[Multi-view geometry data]
################
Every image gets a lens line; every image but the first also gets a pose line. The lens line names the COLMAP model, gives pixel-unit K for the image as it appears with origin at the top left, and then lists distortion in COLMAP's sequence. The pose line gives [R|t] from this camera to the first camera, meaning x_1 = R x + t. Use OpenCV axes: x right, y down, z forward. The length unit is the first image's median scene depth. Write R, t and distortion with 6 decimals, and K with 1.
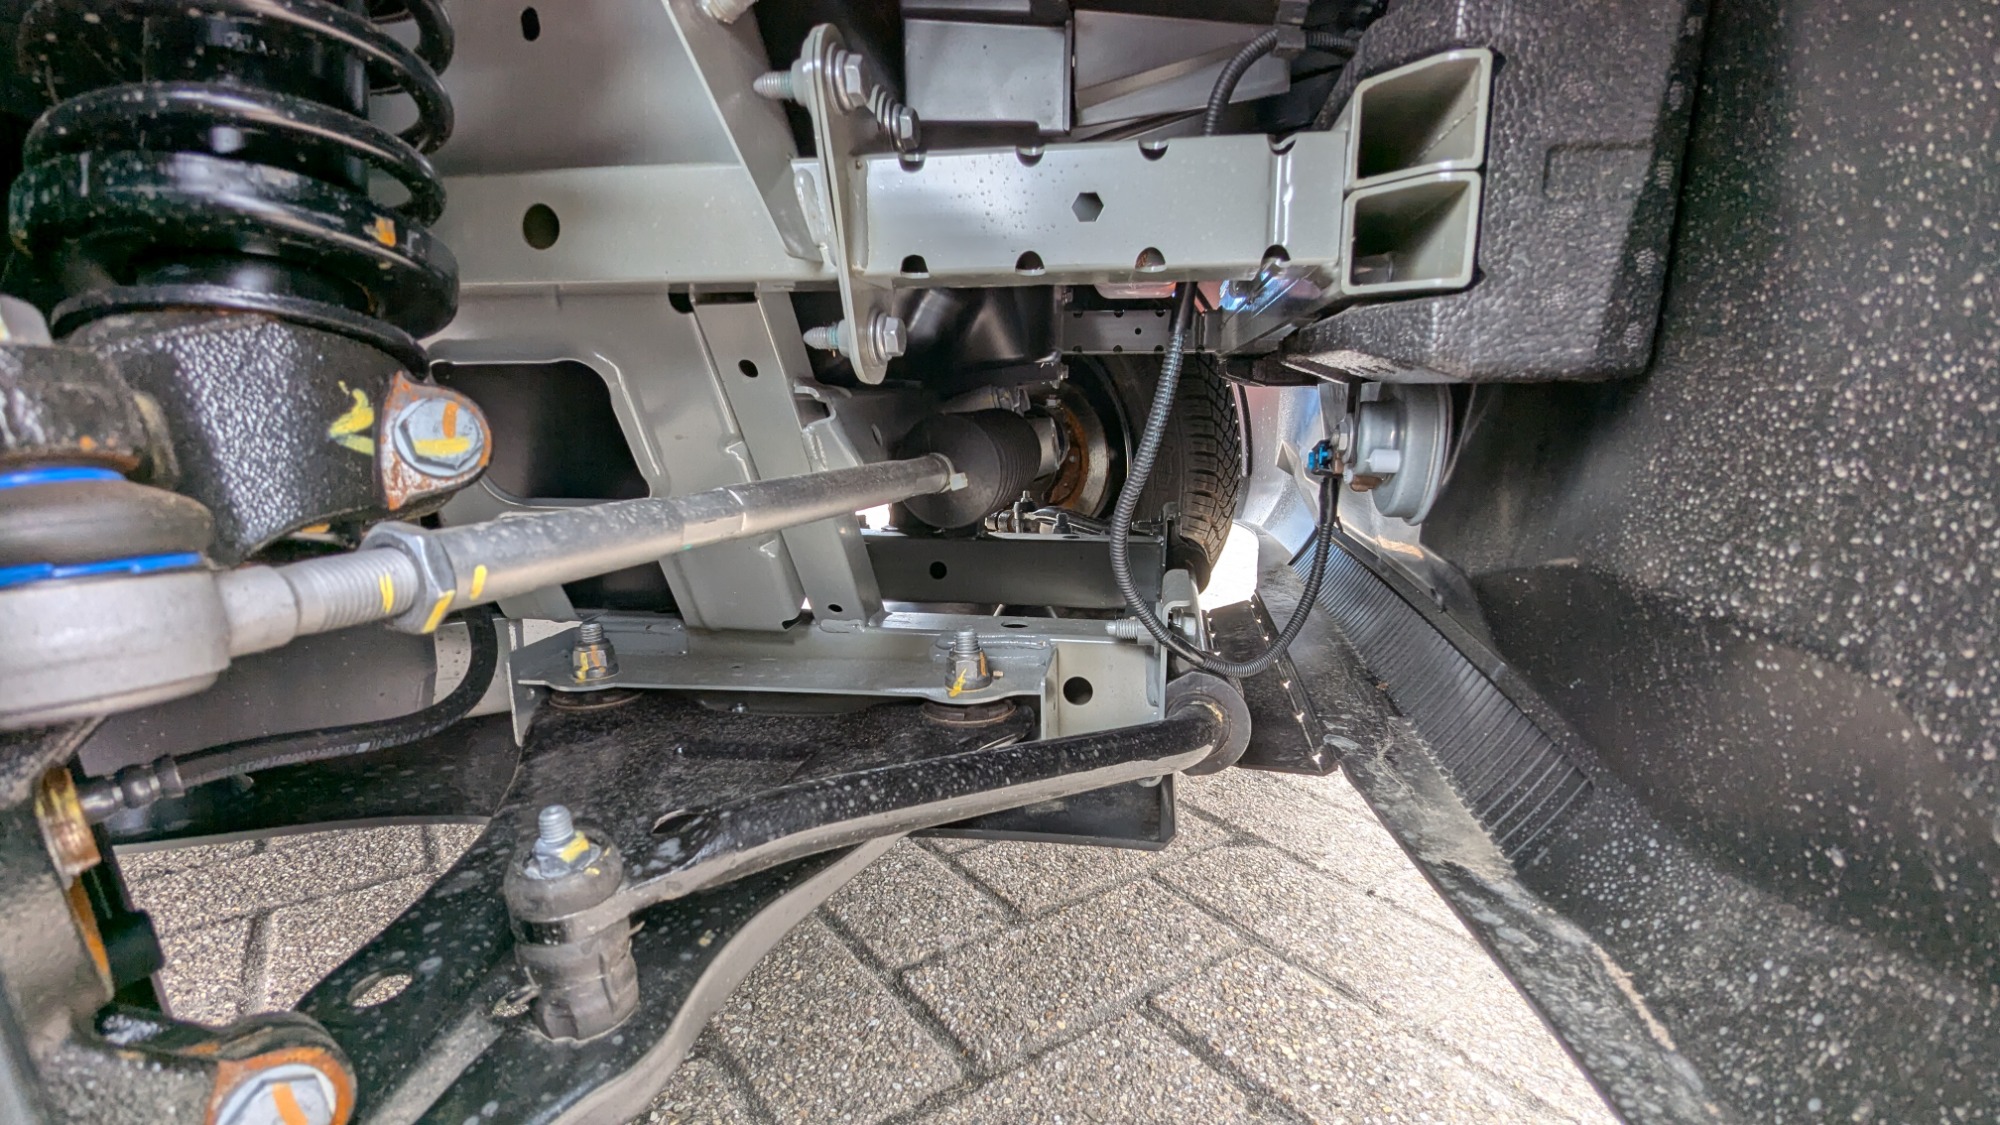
lens RADIAL K [[943.4, 0, 994.3], [0, 943.4, 566.9], [0, 0, 1]] dist [-0.003294, 0.002698]
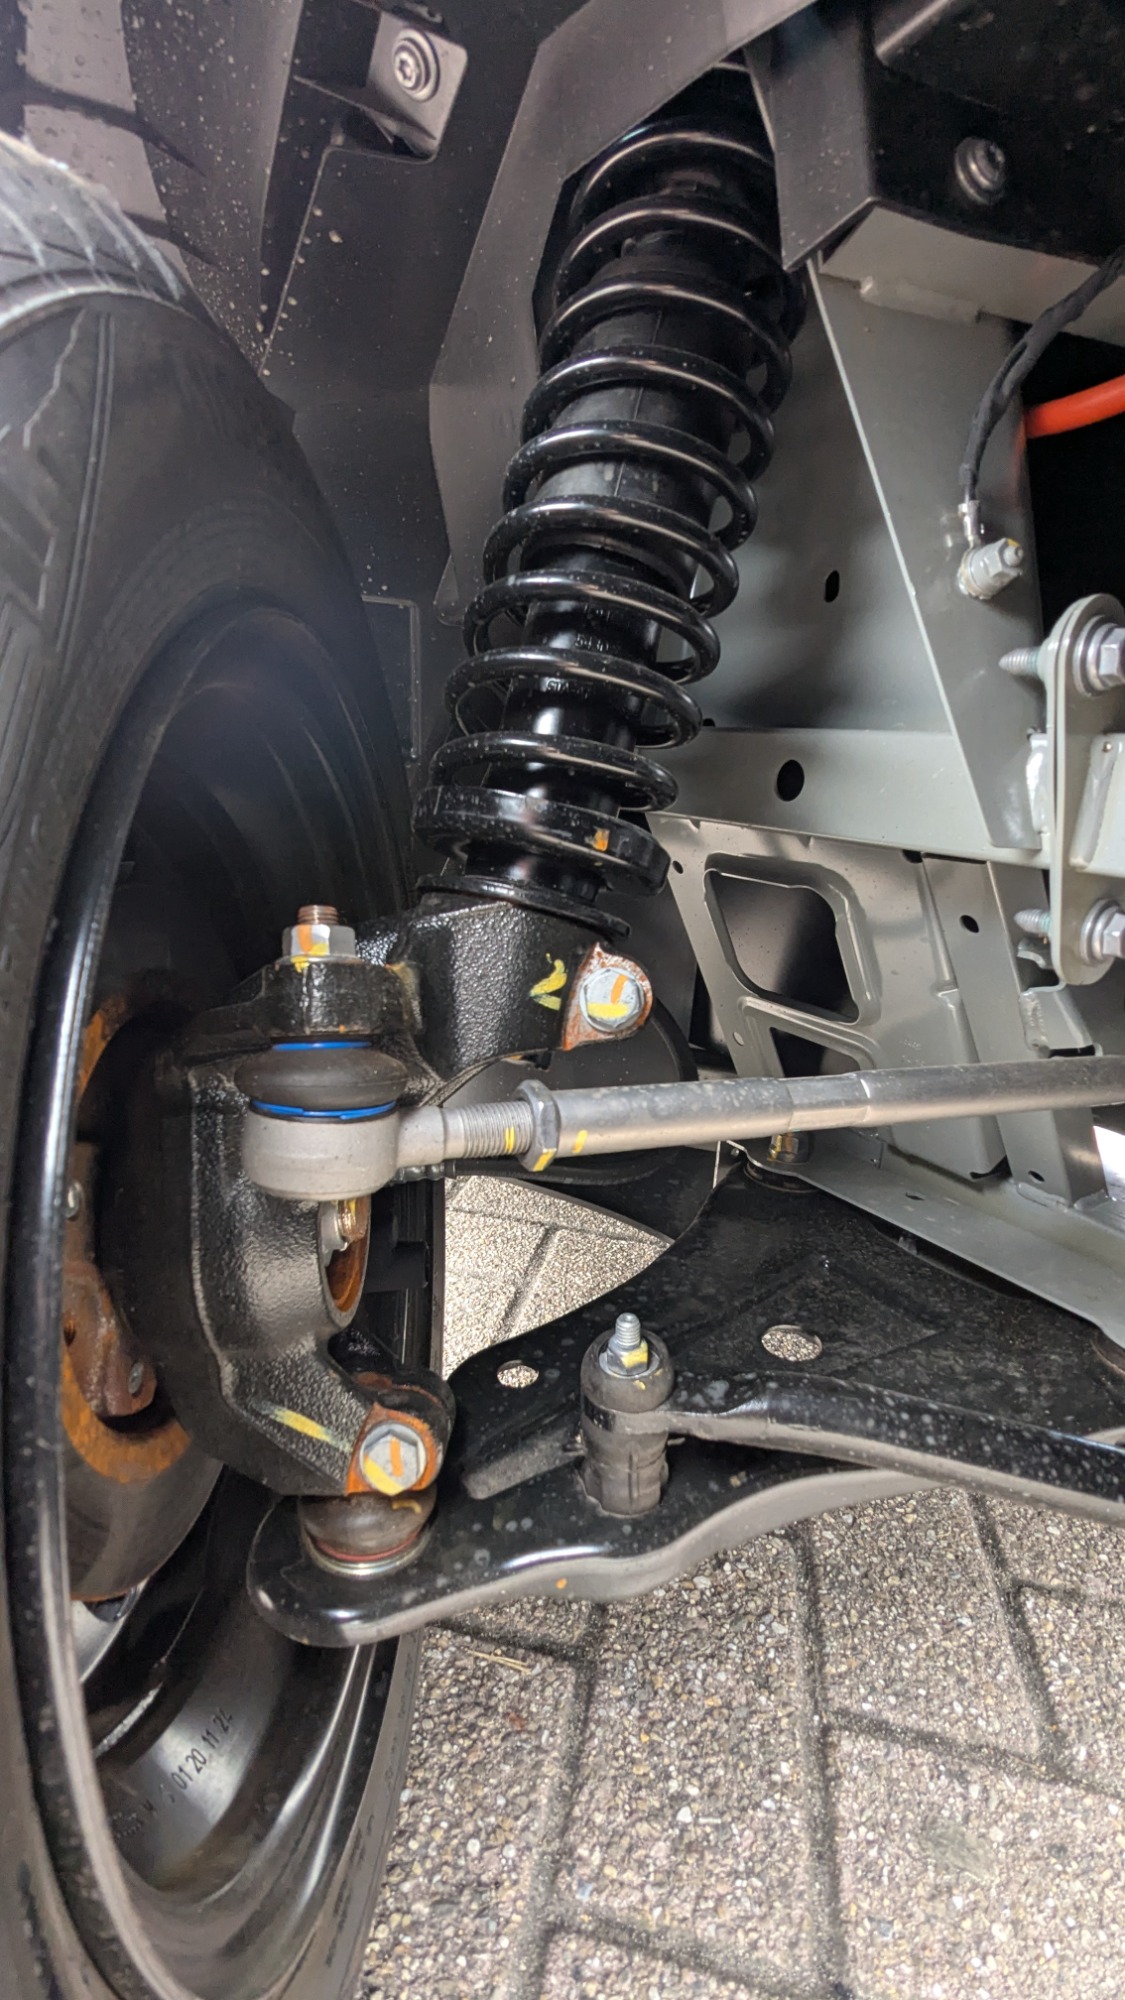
lens RADIAL K [[943.4, 0, 561.7], [0, 943.4, 1000.5], [0, 0, 1]] dist [-0.003294, 0.002698]
pose [[0.689068, 0.227944, -0.687915, 0.165591], [-0.212232, 0.971100, 0.109191, -0.203621], [0.692923, 0.070758, 0.717531, 0.063136]]
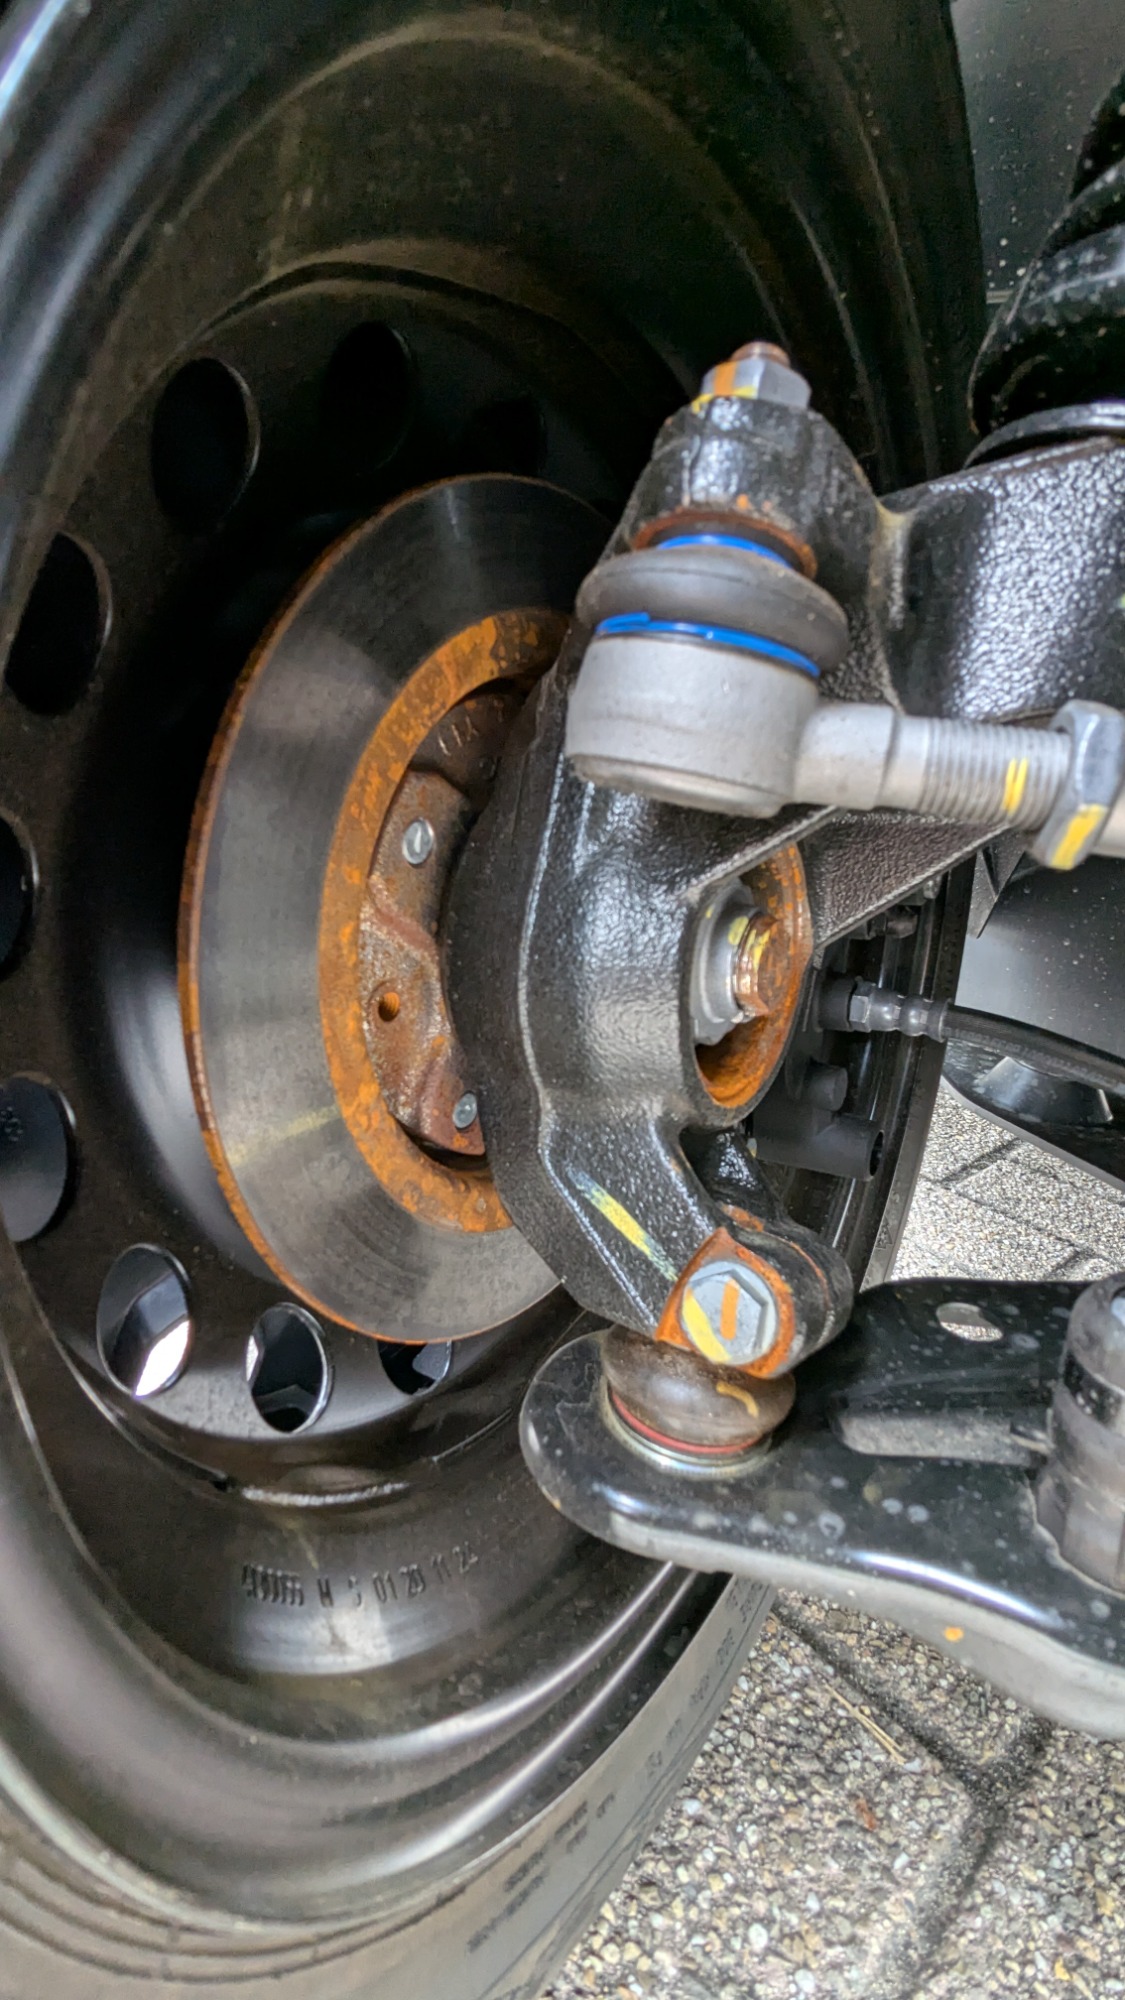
lens RADIAL K [[943.4, 0, 561.1], [0, 943.4, 1001.2], [0, 0, 1]] dist [-0.003294, 0.002698]
pose [[0.151741, 0.314249, -0.937135, 0.010753], [-0.304029, 0.916987, 0.258264, 0.062583], [0.940500, 0.245727, 0.234686, 0.354282]]
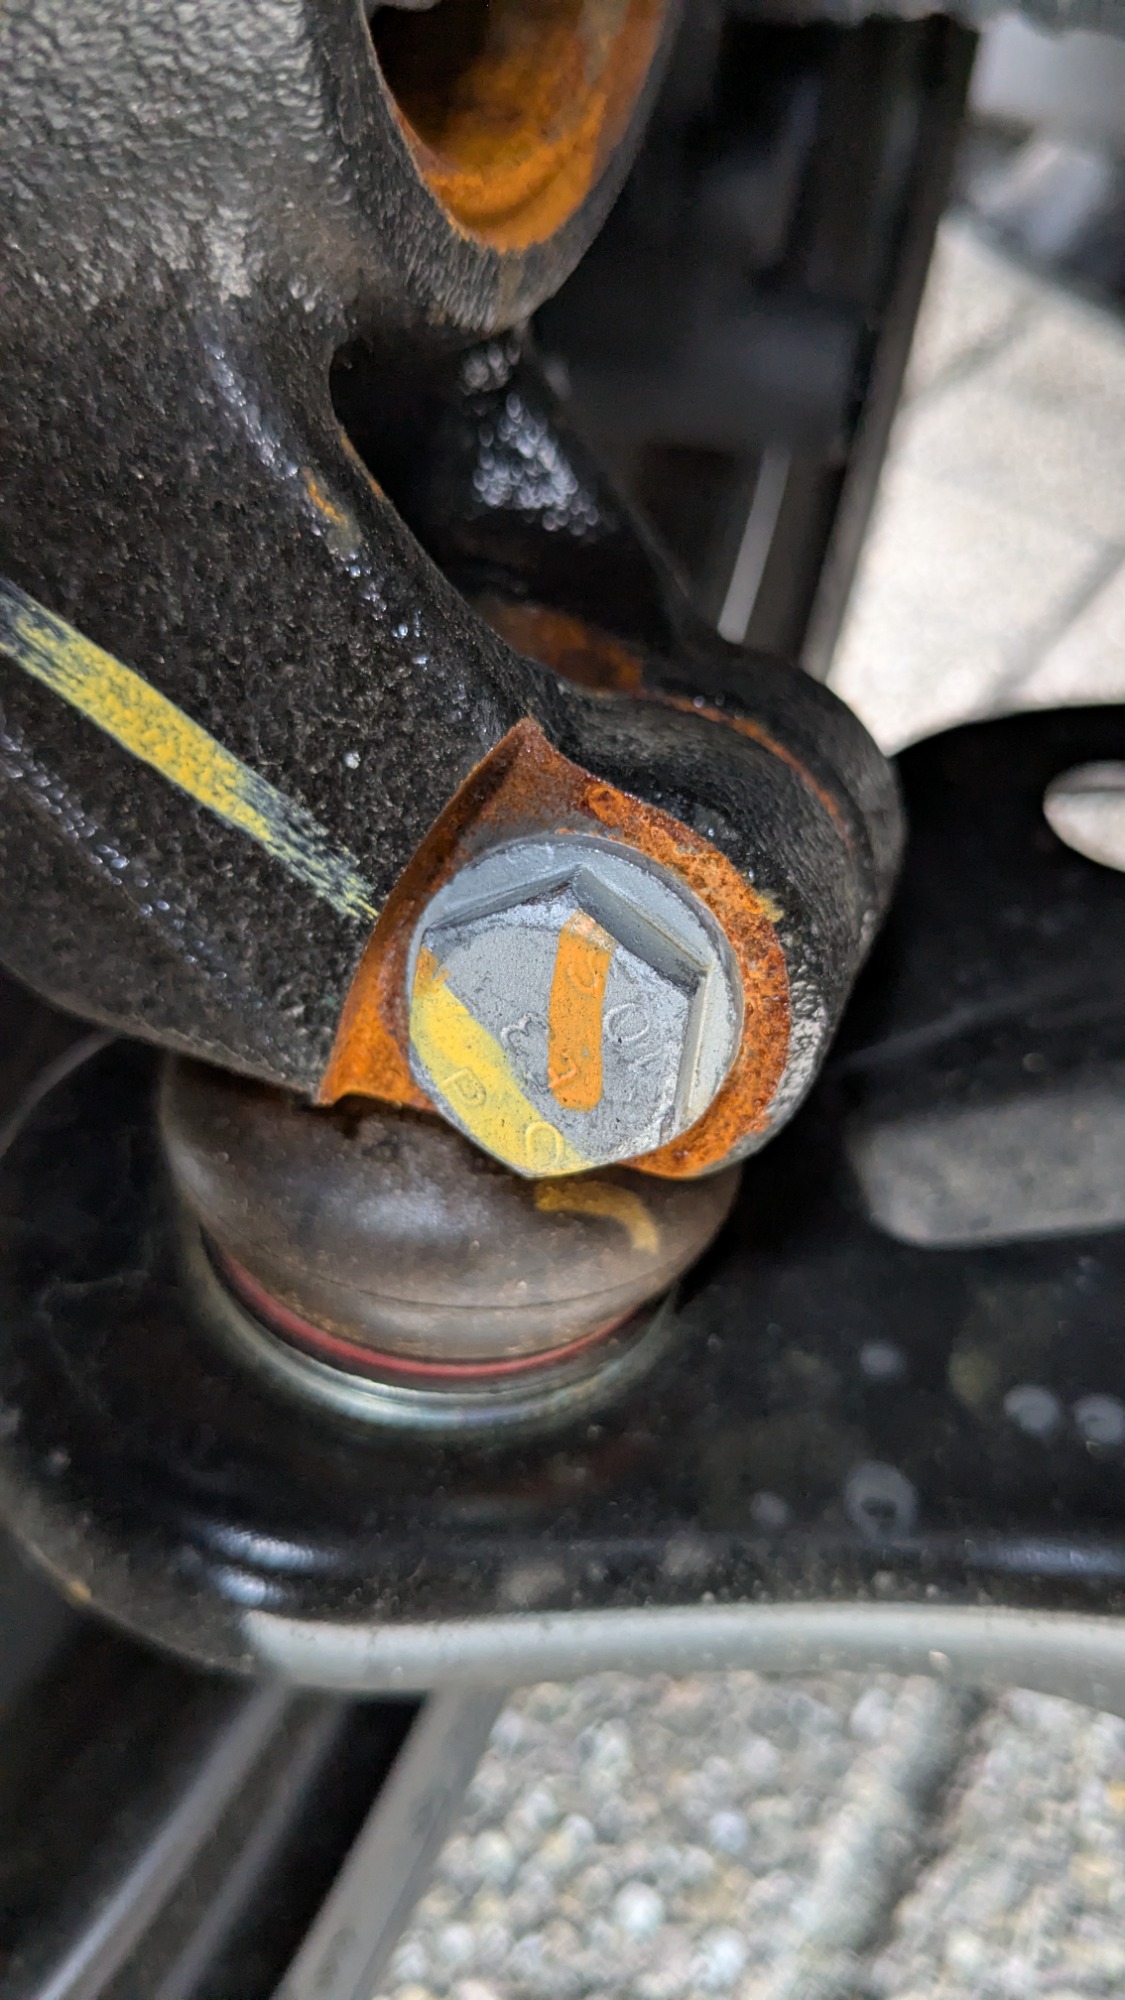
lens RADIAL K [[1713.1, 0, 615.3], [0, 1713.1, 990.0], [0, 0, 1]] dist [-0.020510, -0.025464]
pose [[0.417254, 0.671530, -0.612329, -0.297186], [-0.335795, 0.740026, 0.582755, 0.186039], [0.844477, -0.037540, 0.534275, 0.491940]]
################
▸ TASK GOAL: Lay out all the lines above as a numbered list, skipping any blank lines and leaving the pictures out of your answer.

▸ WRITTEN RESPONSE:
1. Every image gets a lens line; every image but the first also gets a pose line. The lens line names the COLMAP model, gives pixel-unit K for the image as it appears with origin at the top left, and then lists distortion in COLMAP's sequence. The pose line gives [R|t] from this camera to the first camera, meaning x_1 = R x + t. Use OpenCV axes: x right, y down, z forward. The length unit is the first image's median scene depth. Write R, t and distortion with 6 decimals, and K with 1.
2. lens RADIAL K [[943.4, 0, 994.3], [0, 943.4, 566.9], [0, 0, 1]] dist [-0.003294, 0.002698]
3. lens RADIAL K [[943.4, 0, 561.7], [0, 943.4, 1000.5], [0, 0, 1]] dist [-0.003294, 0.002698]
4. pose [[0.689068, 0.227944, -0.687915, 0.165591], [-0.212232, 0.971100, 0.109191, -0.203621], [0.692923, 0.070758, 0.717531, 0.063136]]
5. lens RADIAL K [[943.4, 0, 561.1], [0, 943.4, 1001.2], [0, 0, 1]] dist [-0.003294, 0.002698]
6. pose [[0.151741, 0.314249, -0.937135, 0.010753], [-0.304029, 0.916987, 0.258264, 0.062583], [0.940500, 0.245727, 0.234686, 0.354282]]
7. lens RADIAL K [[1713.1, 0, 615.3], [0, 1713.1, 990.0], [0, 0, 1]] dist [-0.020510, -0.025464]
8. pose [[0.417254, 0.671530, -0.612329, -0.297186], [-0.335795, 0.740026, 0.582755, 0.186039], [0.844477, -0.037540, 0.534275, 0.491940]]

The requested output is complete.